Calif. Deputy Killed While Trying to Help Friends

July 21, 2011
Marin County sheriff's Deputy Jim Mathiesen found his law-enforcement calling later in life, at 40, when he switched from building roads to keeping the peace.

Marin County sheriff's Deputy Jim Mathiesen found his law-enforcement calling later in life, at 40, when he switched from building roads to keeping the peace.

Nine years later, the deputy was killed while off duty, unarmed and trying to help friends in Petaluma. Authorities said he was shot after confronting Thomas Edwin Halloran, a parolee with a history of stalking who had threatened to kill his ex-girlfriend and her family.

They said Halloran, 28, was then shot dead by the woman's brother early Tuesday at their rural property on Liberty Road.

That Mathiesen, 49, of Petaluma had dropped everything to offer his help while off the clock came as no surprise to his friends and co-workers. They remembered him Wednesday as a dedicated deputy and father of two who paid the ultimate price for his selflessness.

"He died just as he lived," said Marin County sheriff's Lt. Barry Heying. "He was just a very generous and outgoing kind of guy."

Mathiesen, who graduated from Petaluma High School in 1980, had worked in road construction for nearly three decades before going on a fateful waterskiing trip on Lake Berryessa. During the outing, he met a group of off-duty deputies, and the seed was planted, friends said.

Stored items
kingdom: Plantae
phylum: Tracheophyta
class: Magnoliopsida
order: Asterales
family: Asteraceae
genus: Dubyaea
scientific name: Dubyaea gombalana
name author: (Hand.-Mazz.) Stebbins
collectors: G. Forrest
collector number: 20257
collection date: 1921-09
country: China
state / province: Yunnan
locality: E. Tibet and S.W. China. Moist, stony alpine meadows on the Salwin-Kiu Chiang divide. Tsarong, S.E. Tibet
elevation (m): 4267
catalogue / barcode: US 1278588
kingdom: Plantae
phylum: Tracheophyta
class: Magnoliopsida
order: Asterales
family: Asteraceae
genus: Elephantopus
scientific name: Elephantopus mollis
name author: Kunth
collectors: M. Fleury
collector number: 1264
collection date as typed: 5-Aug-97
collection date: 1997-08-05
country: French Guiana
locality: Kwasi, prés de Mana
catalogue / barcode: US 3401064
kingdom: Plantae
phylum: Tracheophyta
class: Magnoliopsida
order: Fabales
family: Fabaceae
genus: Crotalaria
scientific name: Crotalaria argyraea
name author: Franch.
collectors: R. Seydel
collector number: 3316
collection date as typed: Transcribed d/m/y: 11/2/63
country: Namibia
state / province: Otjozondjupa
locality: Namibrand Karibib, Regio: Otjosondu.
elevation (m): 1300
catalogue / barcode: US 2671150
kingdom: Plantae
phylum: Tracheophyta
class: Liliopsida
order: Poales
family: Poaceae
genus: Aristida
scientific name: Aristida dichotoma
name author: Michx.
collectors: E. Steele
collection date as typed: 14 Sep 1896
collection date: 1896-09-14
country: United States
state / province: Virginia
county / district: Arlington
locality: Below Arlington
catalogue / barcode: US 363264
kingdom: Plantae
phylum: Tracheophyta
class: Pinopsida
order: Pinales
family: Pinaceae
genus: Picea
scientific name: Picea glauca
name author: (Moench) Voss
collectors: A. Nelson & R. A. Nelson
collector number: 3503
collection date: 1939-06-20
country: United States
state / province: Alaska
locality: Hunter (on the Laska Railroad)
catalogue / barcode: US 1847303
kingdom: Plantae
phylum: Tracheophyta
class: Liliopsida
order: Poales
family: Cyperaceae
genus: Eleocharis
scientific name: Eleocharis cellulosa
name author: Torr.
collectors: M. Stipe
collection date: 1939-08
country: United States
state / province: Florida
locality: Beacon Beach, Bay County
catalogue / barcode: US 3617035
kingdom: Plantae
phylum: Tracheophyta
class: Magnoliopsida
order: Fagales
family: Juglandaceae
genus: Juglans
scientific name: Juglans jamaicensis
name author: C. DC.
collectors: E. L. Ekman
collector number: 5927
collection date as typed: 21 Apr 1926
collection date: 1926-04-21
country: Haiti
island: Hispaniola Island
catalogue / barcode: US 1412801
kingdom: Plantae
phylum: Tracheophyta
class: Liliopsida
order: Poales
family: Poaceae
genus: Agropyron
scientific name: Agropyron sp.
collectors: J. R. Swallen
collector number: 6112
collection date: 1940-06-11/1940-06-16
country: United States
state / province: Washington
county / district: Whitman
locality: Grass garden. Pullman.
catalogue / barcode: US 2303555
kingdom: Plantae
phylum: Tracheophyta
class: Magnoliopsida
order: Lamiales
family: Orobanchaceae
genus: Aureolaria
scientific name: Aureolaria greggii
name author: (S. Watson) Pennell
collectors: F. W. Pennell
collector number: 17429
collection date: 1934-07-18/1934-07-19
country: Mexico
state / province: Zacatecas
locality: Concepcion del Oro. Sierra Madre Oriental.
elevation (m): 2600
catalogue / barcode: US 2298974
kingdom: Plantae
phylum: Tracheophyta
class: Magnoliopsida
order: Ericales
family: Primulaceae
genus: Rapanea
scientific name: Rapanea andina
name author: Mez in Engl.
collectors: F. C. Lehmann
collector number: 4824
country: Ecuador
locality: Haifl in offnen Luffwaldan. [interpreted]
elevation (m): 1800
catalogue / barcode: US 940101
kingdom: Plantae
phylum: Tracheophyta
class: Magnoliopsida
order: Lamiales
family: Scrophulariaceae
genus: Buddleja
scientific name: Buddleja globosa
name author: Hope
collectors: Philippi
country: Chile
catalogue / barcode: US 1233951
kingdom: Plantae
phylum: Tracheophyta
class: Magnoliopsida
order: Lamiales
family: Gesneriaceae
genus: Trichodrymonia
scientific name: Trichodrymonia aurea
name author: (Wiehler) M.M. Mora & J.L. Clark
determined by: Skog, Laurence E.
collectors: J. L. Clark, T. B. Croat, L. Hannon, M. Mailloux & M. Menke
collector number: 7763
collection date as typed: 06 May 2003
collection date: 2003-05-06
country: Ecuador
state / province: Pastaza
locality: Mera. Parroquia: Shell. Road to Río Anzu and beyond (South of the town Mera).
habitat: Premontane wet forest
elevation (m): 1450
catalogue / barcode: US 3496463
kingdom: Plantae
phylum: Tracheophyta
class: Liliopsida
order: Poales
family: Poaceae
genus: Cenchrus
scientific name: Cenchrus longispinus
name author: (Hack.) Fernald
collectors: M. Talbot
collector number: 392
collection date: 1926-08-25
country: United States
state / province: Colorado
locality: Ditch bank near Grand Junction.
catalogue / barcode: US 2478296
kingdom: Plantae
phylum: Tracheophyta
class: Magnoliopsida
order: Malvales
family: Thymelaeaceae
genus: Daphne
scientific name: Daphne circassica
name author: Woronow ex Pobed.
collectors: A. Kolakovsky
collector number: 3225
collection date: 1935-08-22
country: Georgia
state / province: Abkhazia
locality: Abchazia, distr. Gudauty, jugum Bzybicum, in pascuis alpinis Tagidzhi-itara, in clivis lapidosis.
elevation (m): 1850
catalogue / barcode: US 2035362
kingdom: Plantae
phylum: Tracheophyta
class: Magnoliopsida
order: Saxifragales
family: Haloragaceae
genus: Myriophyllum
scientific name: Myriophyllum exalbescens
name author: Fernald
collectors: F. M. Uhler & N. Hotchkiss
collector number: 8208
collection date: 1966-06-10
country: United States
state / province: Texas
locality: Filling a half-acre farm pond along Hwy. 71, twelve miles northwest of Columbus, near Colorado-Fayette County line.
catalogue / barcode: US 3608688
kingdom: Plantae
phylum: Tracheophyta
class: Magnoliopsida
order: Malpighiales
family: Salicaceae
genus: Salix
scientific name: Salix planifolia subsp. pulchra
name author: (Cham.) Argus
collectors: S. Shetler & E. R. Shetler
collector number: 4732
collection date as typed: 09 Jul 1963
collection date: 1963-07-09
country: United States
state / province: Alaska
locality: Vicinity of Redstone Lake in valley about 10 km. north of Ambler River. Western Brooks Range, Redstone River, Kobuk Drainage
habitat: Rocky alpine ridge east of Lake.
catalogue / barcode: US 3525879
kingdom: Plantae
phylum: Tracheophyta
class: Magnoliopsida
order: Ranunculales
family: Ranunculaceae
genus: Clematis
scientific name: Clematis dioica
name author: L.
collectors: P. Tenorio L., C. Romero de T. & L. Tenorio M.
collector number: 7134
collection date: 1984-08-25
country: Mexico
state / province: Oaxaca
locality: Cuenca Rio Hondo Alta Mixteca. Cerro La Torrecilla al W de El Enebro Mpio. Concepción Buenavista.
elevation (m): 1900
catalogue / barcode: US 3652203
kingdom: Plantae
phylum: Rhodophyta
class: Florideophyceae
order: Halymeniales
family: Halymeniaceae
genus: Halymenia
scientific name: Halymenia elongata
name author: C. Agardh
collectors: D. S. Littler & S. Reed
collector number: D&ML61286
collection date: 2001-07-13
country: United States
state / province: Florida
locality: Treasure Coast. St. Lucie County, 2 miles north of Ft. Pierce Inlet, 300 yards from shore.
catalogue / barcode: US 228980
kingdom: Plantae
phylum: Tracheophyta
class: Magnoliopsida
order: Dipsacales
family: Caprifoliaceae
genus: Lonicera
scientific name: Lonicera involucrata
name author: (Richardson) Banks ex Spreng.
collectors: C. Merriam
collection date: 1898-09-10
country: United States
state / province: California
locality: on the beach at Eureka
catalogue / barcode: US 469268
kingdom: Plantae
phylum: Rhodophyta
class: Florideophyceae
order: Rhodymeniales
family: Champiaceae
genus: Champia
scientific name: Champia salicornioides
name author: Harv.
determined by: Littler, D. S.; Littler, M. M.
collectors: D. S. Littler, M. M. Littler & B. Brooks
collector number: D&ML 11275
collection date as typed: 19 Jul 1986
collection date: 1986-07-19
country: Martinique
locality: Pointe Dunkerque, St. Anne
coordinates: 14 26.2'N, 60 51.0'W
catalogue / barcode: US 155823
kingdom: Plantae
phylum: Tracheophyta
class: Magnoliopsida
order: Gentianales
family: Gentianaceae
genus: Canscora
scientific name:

> Tasks to carry out
**a)** According to the news article, at what age did Jim Mathiesen turn to law enforcement?
**b)** Give again the passage of the news article that begins at the words "That Mathiesen, 49, of" and stops after "for his selflessness.".
**c)** Put this sentence from the news article into Spanish: "They said Halloran, 28, was then shot dead by the woman's brother early Tuesday at their rural property on Liberty Road."

> Results of the tasks
**a)** He was 40.

**b)**
That Mathiesen, 49, of Petaluma had dropped everything to offer his help while off the clock came as no surprise to his friends and co-workers. They remembered him Wednesday as a dedicated deputy and father of two who paid the ultimate price for his selflessness.

**c)** Dijeron que Halloran, de 28 años, fue luego abatido a tiros por el hermano de la mujer temprano el martes en su propiedad rural de Liberty Road.